London: GlaxoSmithKline signed a deal with the World Anti-Doping Agency (WADA) on Monday that it said would help scientists develop early detection methods for drugs that have performance-enhancing potential in sport.
Under the deal, the British drugmaker will supply WADA with confidential information about medicines in early stage development that may be abused by athletes once they are licensed.

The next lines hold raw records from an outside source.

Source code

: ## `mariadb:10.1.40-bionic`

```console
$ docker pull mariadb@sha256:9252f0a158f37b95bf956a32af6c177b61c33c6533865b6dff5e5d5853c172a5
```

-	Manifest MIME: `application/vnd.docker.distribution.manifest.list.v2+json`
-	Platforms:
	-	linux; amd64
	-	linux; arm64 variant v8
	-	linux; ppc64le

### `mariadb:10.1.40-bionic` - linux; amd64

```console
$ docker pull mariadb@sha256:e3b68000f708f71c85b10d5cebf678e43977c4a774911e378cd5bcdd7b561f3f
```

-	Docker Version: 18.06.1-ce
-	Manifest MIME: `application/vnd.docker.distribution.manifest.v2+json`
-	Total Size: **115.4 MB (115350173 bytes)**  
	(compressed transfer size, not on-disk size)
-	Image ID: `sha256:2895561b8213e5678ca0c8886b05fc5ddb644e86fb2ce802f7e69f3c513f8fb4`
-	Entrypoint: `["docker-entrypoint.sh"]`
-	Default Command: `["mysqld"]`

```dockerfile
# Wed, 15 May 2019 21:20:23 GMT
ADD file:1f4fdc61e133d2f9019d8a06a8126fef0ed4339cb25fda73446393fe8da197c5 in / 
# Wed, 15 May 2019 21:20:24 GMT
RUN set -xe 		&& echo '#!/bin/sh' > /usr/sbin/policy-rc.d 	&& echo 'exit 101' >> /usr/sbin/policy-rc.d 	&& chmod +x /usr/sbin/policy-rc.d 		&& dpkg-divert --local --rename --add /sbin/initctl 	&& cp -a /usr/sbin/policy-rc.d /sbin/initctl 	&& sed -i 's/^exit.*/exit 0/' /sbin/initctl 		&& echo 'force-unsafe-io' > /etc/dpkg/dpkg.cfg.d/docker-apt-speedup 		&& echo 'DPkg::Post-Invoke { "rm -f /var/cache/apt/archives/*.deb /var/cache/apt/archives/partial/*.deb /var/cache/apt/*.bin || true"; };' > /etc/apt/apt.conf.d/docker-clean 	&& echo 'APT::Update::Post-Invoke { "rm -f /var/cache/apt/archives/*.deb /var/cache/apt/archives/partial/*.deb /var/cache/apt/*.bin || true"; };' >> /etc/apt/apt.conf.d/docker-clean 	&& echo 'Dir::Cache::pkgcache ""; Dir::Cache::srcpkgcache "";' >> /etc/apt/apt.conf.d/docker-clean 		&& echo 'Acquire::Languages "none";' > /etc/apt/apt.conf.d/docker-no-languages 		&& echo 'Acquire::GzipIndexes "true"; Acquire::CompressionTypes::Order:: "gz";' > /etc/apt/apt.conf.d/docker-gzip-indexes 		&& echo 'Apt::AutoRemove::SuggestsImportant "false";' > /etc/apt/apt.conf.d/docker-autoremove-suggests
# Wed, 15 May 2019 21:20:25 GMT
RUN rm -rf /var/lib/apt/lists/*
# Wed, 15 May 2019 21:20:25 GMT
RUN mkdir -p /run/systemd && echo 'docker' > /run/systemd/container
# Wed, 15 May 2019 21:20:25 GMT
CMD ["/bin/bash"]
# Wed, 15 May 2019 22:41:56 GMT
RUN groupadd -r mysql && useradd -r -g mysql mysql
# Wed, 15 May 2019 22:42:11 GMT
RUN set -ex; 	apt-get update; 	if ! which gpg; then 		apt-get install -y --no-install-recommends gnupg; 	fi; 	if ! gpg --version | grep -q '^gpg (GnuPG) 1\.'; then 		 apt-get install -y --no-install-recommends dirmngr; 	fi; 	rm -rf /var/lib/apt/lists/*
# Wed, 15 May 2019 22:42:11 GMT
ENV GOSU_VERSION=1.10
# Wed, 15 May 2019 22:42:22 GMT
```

The deal covers all new drugs being developed by GSK.
“There is always the potential for the illegitimate use of medicines by a minority of athletes seeking advantage in sport,” GSK said in a statement.
The drugmaker said it will review all drugs to identify substances with a probable or high risk of abuse in sport.
“Scientists will look for any similarity to the pharmacological characteristics of existing performance-enhancing substances and assess how they work in the human body,” the firm said. “This would include stimulatory effects or improved physical endurance.”
Any new drugs found to have performance-enhancing potential would then be highlighted to WADA and confidential scientific data relating to them would be transferred by GSK so anti-doping experts can begin work on detection methods.
Efforts to improve and formalize ways of sharing sensitive information with WADA have been underway across the drug industry since the International Federation of Pharmaceutical Manufacturers and Associations (IFPMA) - which includes 25 leading pharmaceuticals firms including GSK, Merck & Co and Eli Lilly and Co - signed a joint declaration with WADA in July last year?
“Our work with the pharmaceutical industry is critical to staying one step ahead of the dopers, who have an ever increasing level of scientific expertise,” said John Fahey, WADA’s president, who welcomed GSK’s agreement.